--- BEGIN ---
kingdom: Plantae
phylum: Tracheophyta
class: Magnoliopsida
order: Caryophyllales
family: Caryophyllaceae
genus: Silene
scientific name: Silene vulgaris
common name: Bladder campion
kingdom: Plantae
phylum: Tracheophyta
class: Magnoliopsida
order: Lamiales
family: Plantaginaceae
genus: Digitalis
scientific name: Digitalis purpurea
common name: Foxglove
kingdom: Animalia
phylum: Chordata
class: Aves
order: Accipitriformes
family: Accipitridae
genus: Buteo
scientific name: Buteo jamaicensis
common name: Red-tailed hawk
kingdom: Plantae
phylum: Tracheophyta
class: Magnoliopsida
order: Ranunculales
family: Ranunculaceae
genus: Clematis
--- END ---
Required work -> Copy the items above again word for word, starting at the line that has "genus: Buteo" and ending with the last line of the items.

Written solution ->
genus: Buteo
scientific name: Buteo jamaicensis
common name: Red-tailed hawk
kingdom: Plantae
phylum: Tracheophyta
class: Magnoliopsida
order: Ranunculales
family: Ranunculaceae
genus: Clematis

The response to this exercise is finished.